In order to find the cases where a root enters we try the four cases
$\xi =0$, $z=1$ then $c=-3$.
$\xi =\pi$, $z=-1$ then $c=1$.
$\xi = \pi/2$, $z=i$ then $c=1$.
$\xi = -\pi/2$, $z=-i$ then $c=1$.
So the case $c=1$ is special and you have already treated this yourself. For $c>1$ there is never a zero on the unit circle, so the number of zeros inside the unit disk stays constant equal to 2 (as you have already shown in part 1).
To completeness here the discussion of all values of $c$:
The discussion of the four cases showed that for $c=1$ there are all three roots on the unit circle (so the number of zeros inside is 0). This is a very special point because taking the absolute value of Vieta's theorem $|z_1|\, |z_2 |\, |z_3| =1$ shows that otherwise (if not all three of them are on the circle) 2 or 1 are inside.
For $c>1$ the number of zeros cannot change, so we can discuss the case $c\to \infty$. In this case we have $f(z) \sim c z^2$ and thus two zeros inside the unit circle.
Next we treat the case $c<-3$. For $c\to -\infty$, we have $f(z) \sim c z^2$ and thus also two zeros inside the unit circle.
For $c=3$ there is 1 zero on the unit circle (at $z=1$), see cases above.

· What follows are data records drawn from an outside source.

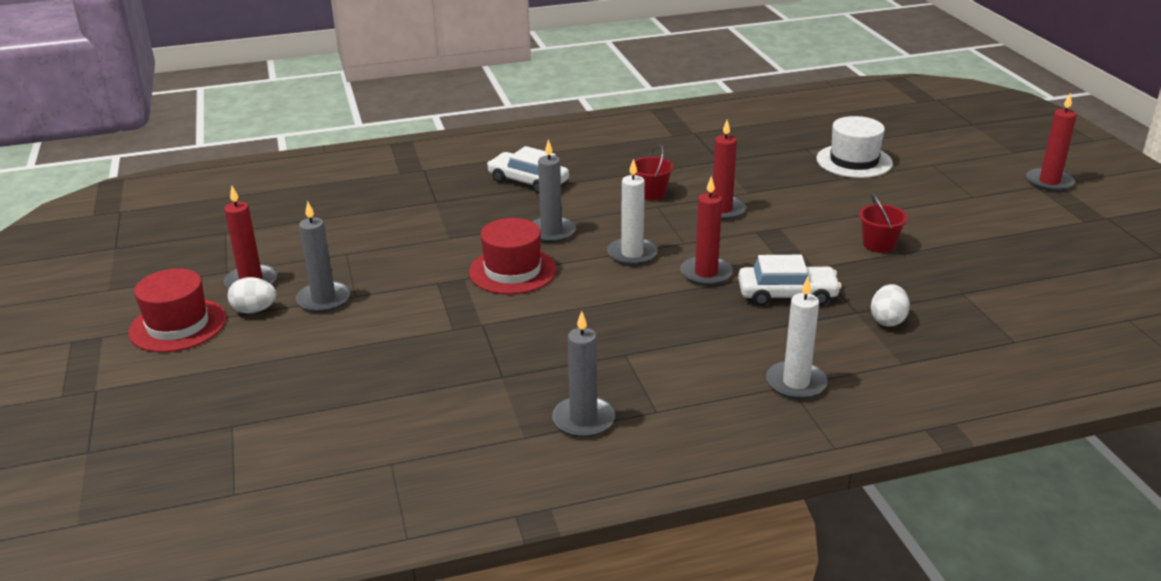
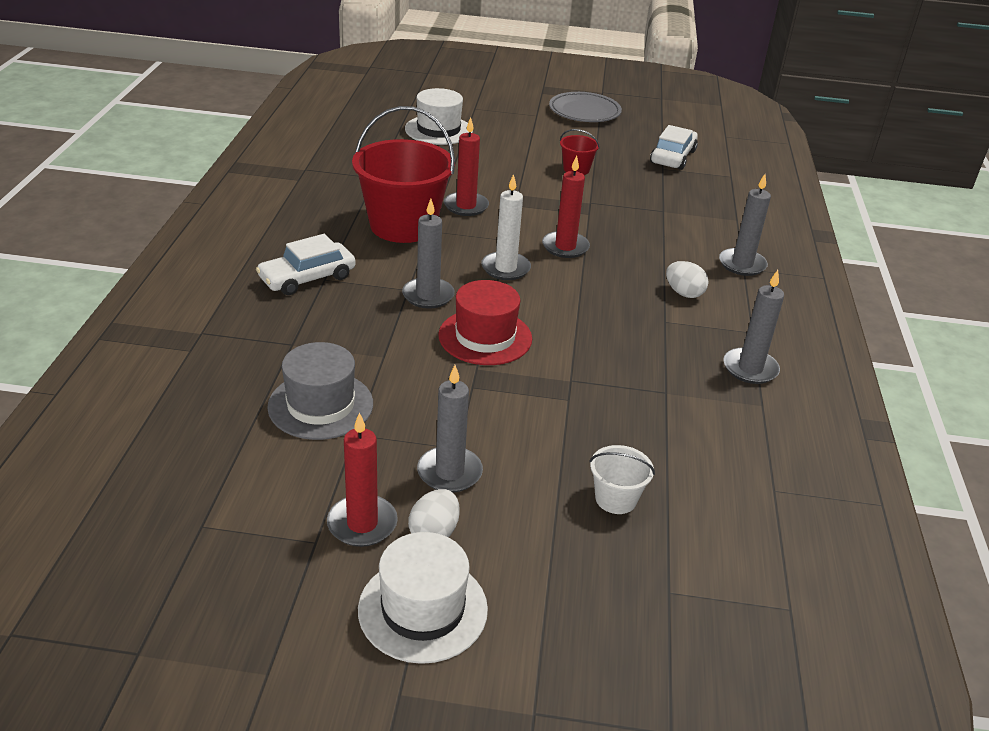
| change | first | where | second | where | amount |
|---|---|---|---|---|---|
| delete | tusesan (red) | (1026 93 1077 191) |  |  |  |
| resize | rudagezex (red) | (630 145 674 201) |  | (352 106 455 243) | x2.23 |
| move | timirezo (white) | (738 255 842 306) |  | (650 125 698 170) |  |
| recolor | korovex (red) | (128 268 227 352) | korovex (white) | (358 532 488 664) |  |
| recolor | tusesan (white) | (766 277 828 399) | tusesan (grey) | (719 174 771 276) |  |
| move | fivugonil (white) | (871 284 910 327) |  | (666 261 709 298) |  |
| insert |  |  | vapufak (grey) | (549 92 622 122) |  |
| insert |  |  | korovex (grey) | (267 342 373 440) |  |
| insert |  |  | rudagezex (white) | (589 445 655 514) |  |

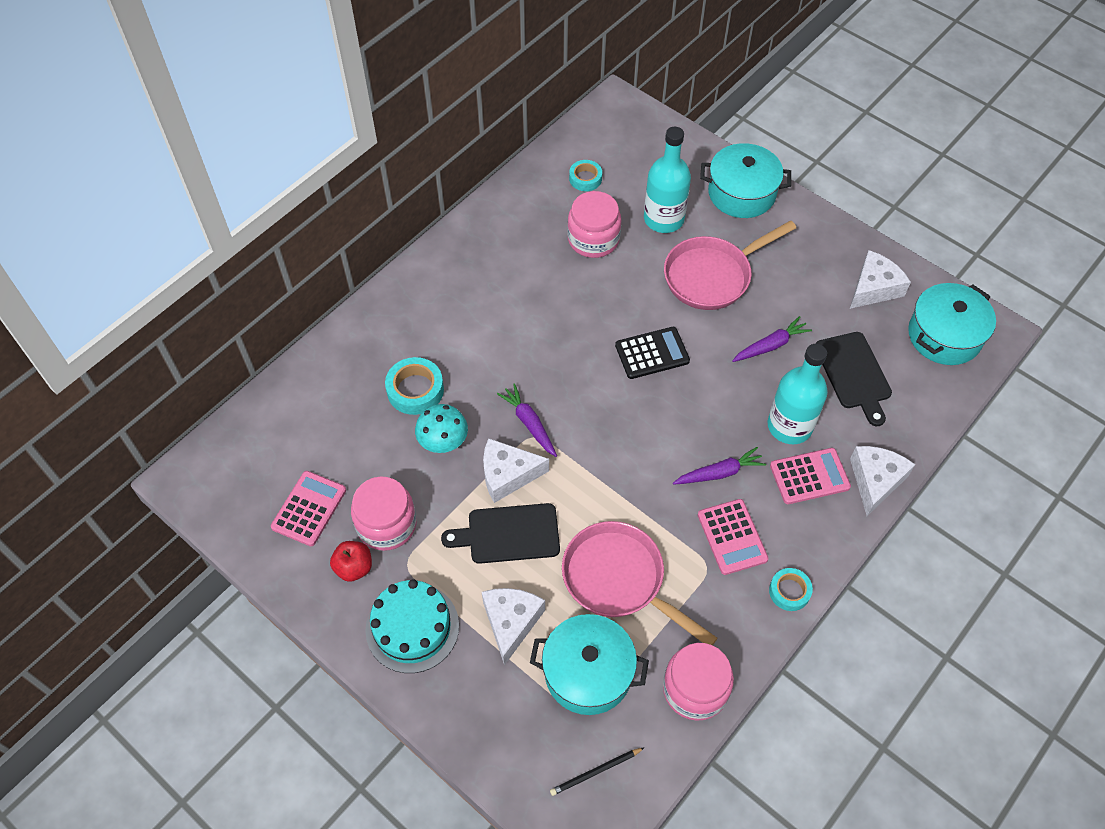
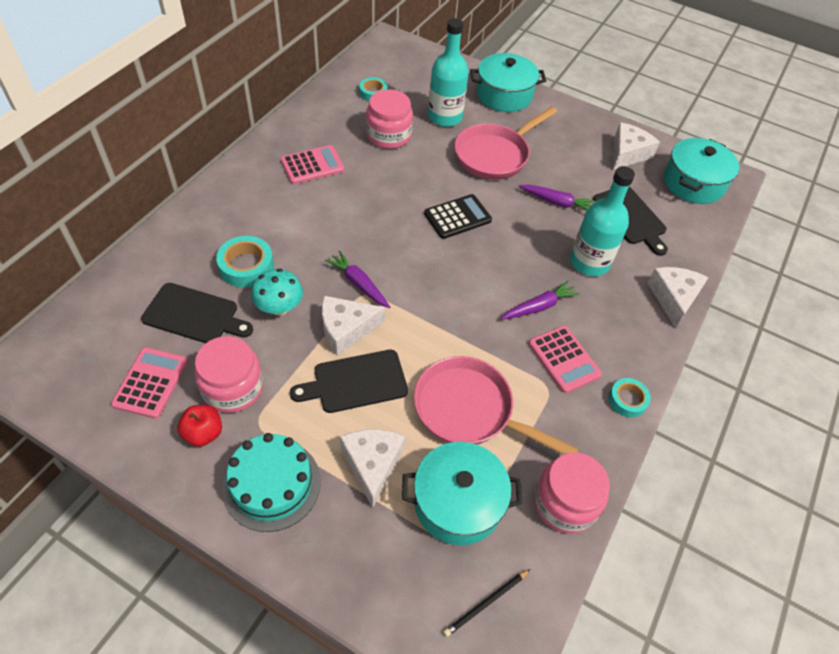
| change | first | where | second | where | amount |
|---|---|---|---|---|---|
| rotate | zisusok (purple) | (732 316 812 362) |  | (518 184 596 210) | 60 degrees clockwise |
| move | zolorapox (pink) | (770 448 851 504) |  | (281 145 345 184) |  |
| insert |  |  | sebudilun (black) | (141 283 253 343) |  |

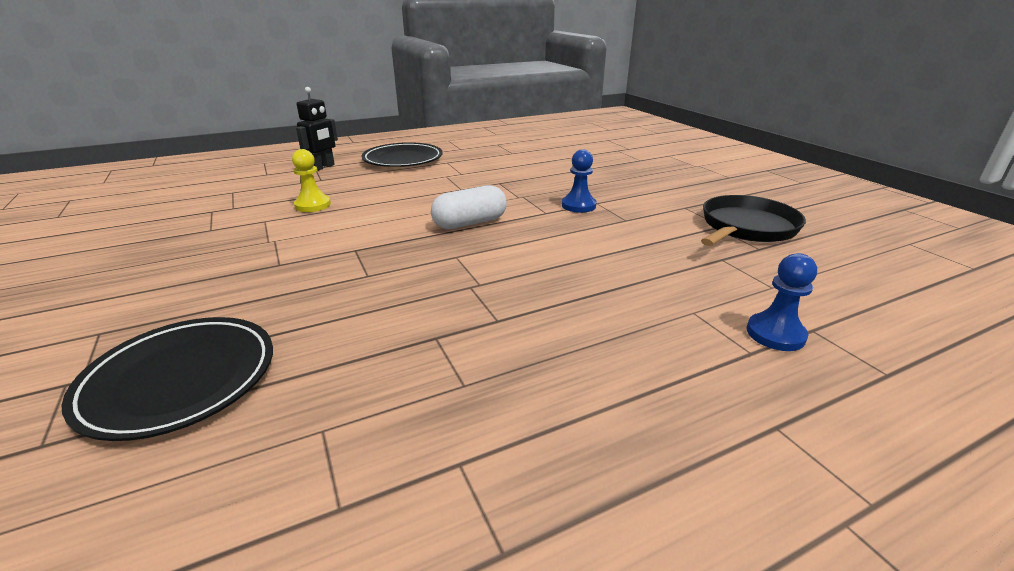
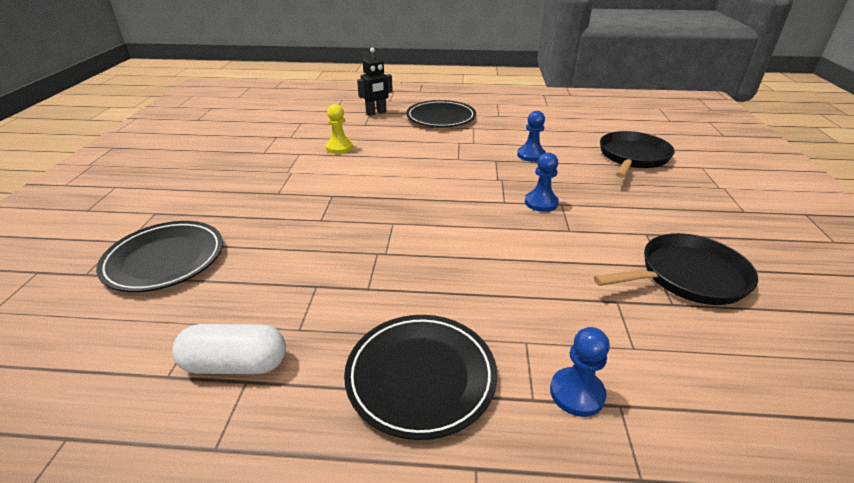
| change | first | where | second | where | amount |
|---|---|---|---|---|---|
| move | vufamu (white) | (431 185 507 229) |  | (172 324 286 374) |  |
| insert |  |  | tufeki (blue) | (517 111 546 162) |  |
| insert |  |  | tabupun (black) | (600 131 675 178) |  |
| insert |  |  | vapufak (black) | (344 315 497 440) |  |

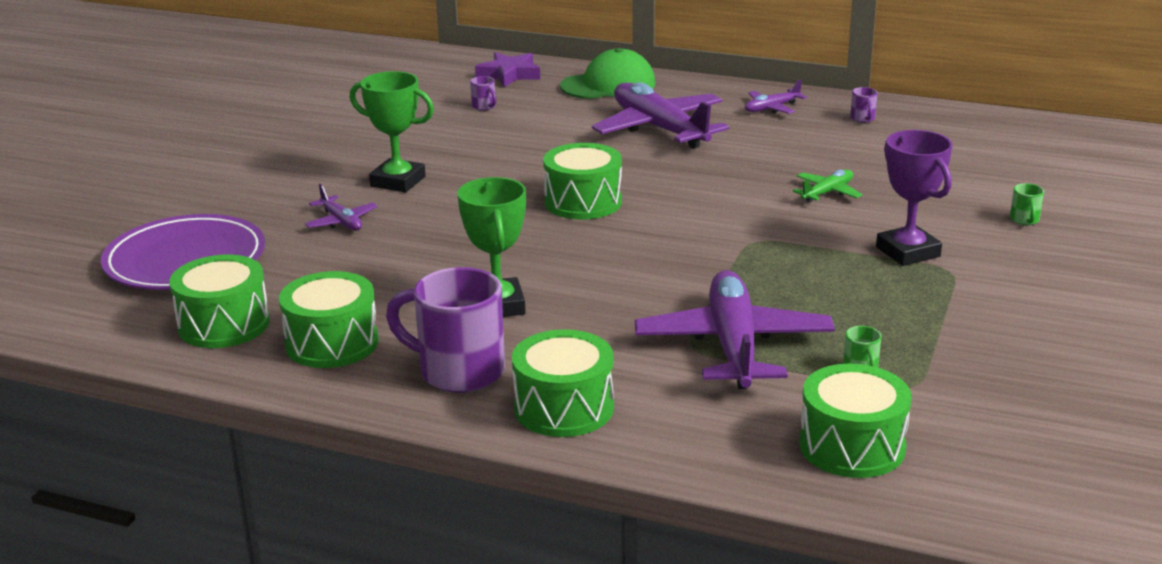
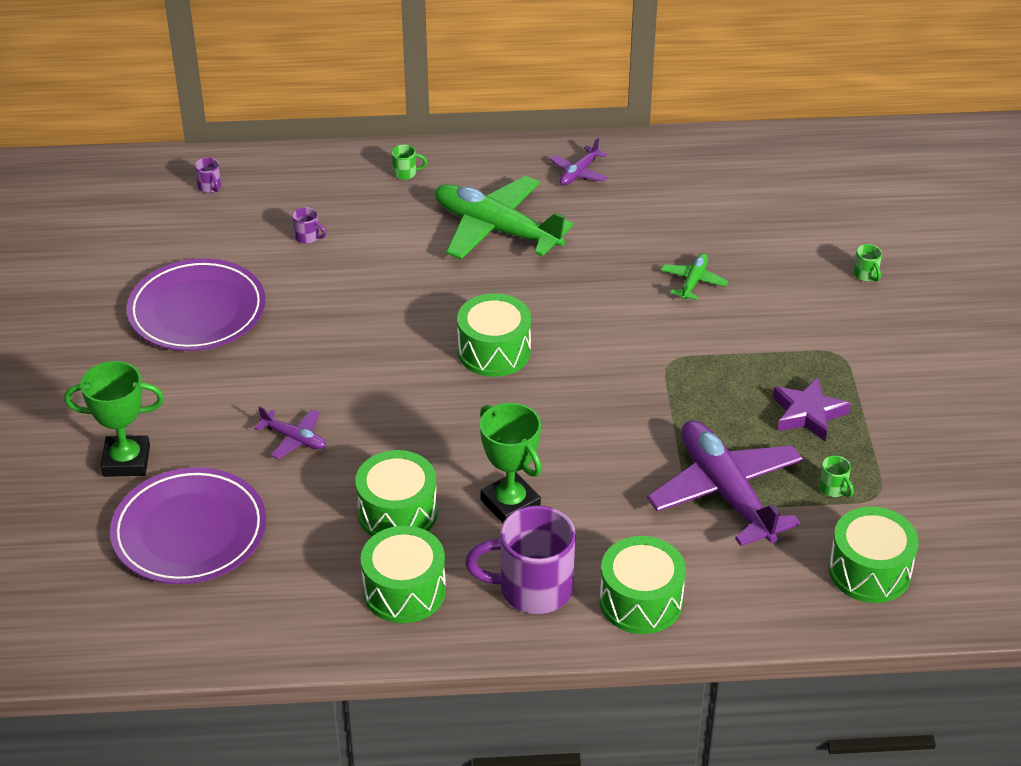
| change | first | where | second | where | amount |
|---|---|---|---|---|---|
| replace | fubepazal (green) | (560 48 655 99) | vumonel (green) | (391 145 427 180) |  |
| move | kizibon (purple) | (475 52 540 87) |  | (773 377 851 441) |  |
| move | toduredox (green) | (350 71 434 192) |  | (64 361 164 477) |  |
| recolor | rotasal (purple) | (592 82 729 149) | rotasal (green) | (434 176 574 260) |  |
| move | vumonel (purple) | (850 87 878 123) |  | (195 158 221 193) |  |
| delete | toduredox (purple) | (876 130 953 266) |  |  |  |
| move | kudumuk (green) | (169 254 270 348) |  | (355 450 438 536) |  |
| insert |  |  | vapufak (purple) | (126 258 265 351) |  |

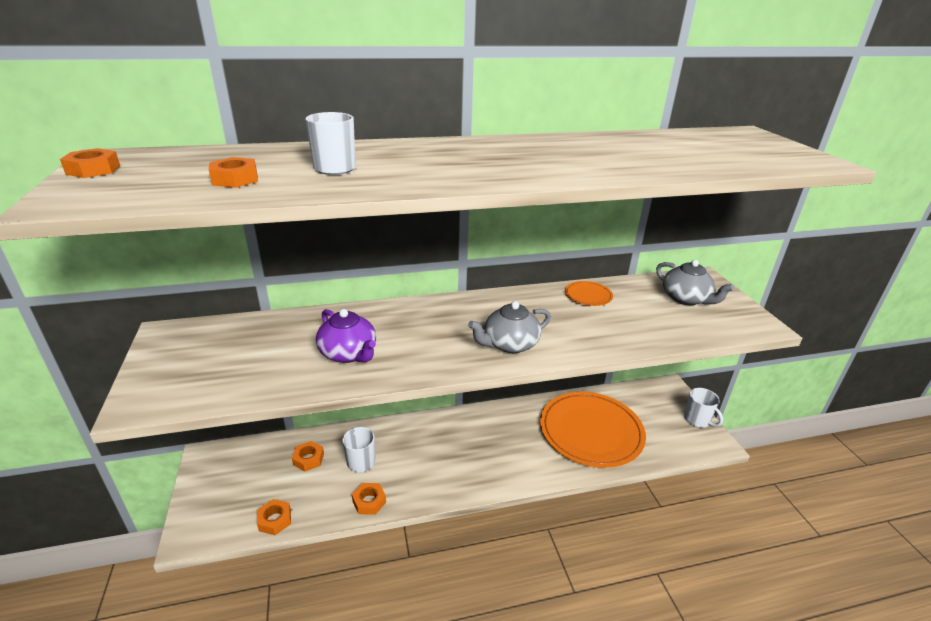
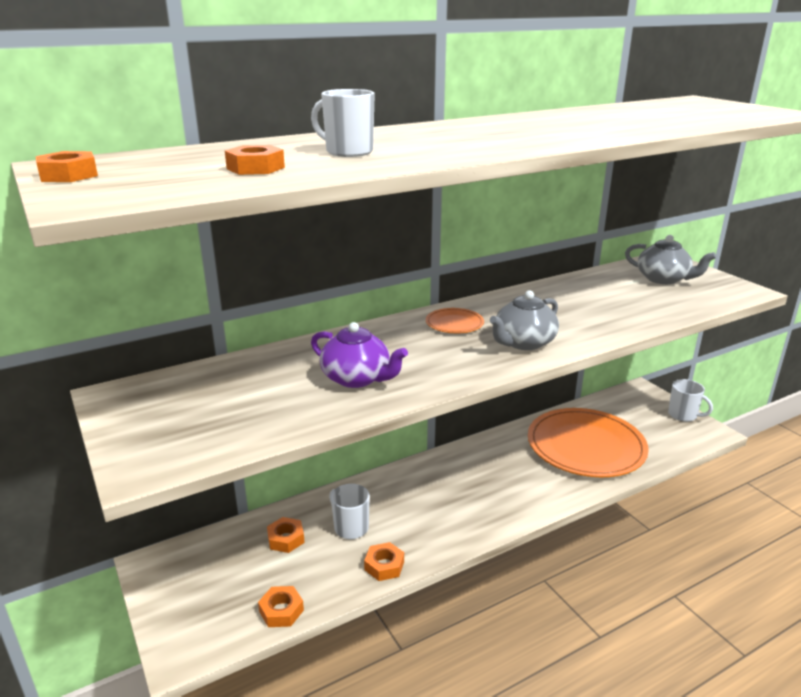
| change | first | where | second | where | amount |
|---|---|---|---|---|---|
| move | vapufak (orange) | (565 281 613 306) |  | (426 308 484 333) |  |

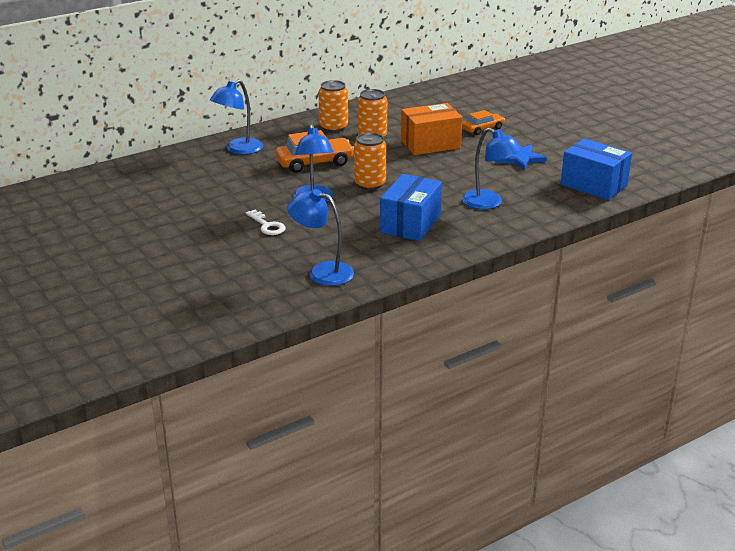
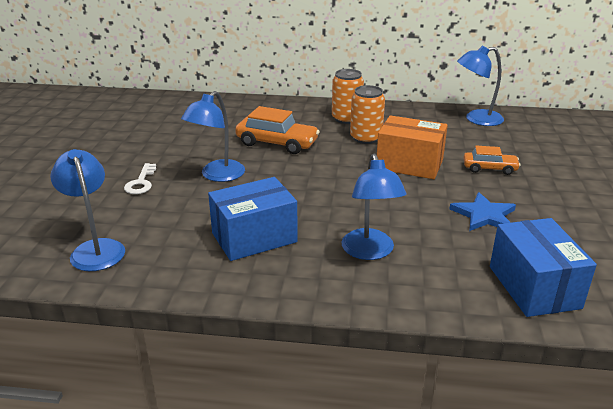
| change | first | where | second | where | amount |
|---|---|---|---|---|---|
| move | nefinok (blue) | (210 79 263 155) |  | (457 46 504 126) |  |
| delete | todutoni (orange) | (354 133 386 190) |  |  |  |

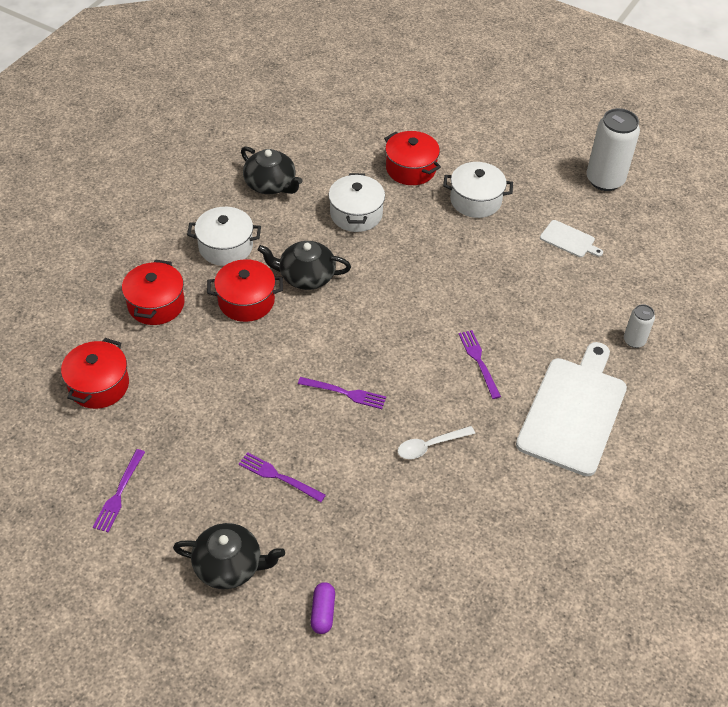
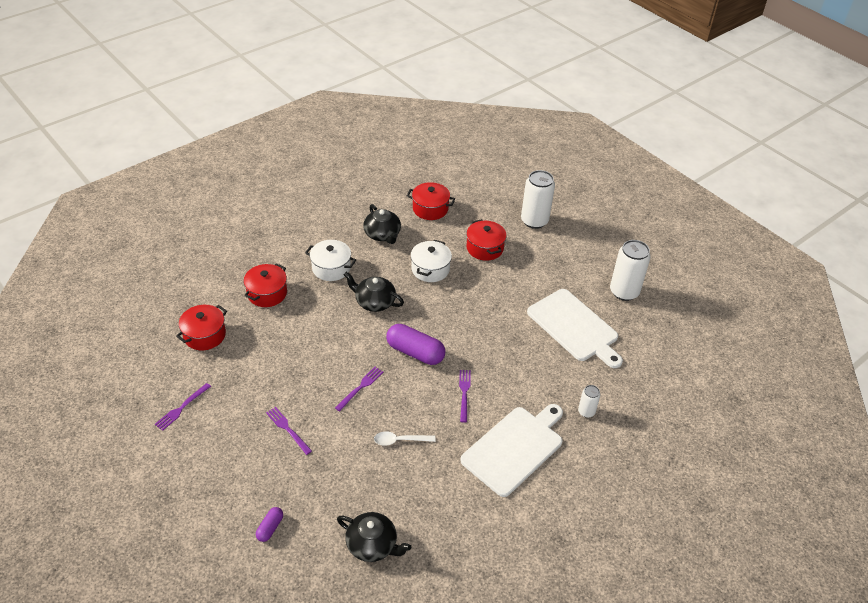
| change | first | where | second | where | amount |
|---|---|---|---|---|---|
| delete | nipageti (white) | (443 162 513 218) |  |  |  |
| resize | sebudilun (white) | (540 220 603 257) |  | (527 289 623 368) | x2.26 |
| move | nipageti (red) | (207 259 283 322) |  | (407 182 455 220) |  |
| rotate | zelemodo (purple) | (298 377 386 409) |  | (335 367 383 411) | 90 degrees counterclockwise |
| move | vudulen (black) | (173 523 285 589) |  | (337 512 411 562) |  |
| insert |  |  | todutoni (white) | (521 170 555 229) |  |
| insert |  |  | vufamu (purple) | (386 324 445 365) |  |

We easily can solve the remaining two zeros and obtain that there is 1 zero inside the unit circle.
The only remaining case is $-3<c<1$. We can either solve 1 case, e.g., $c=0$. Or we can do perturbation theory for the zero which is on the unit circle in $\delta c= c+3$. We then see that this zero moves from inside the unit circle (for $c<-3$) to outside the unit circle (for $c>-3$).
In conclusion we have the number of zeros inside the unit circle given as $$ \begin{cases} 2, & c<-3 \lor c>1,\\ 1, & -3 \leq c < 1,\\ 0, & c=1. \end{cases}$$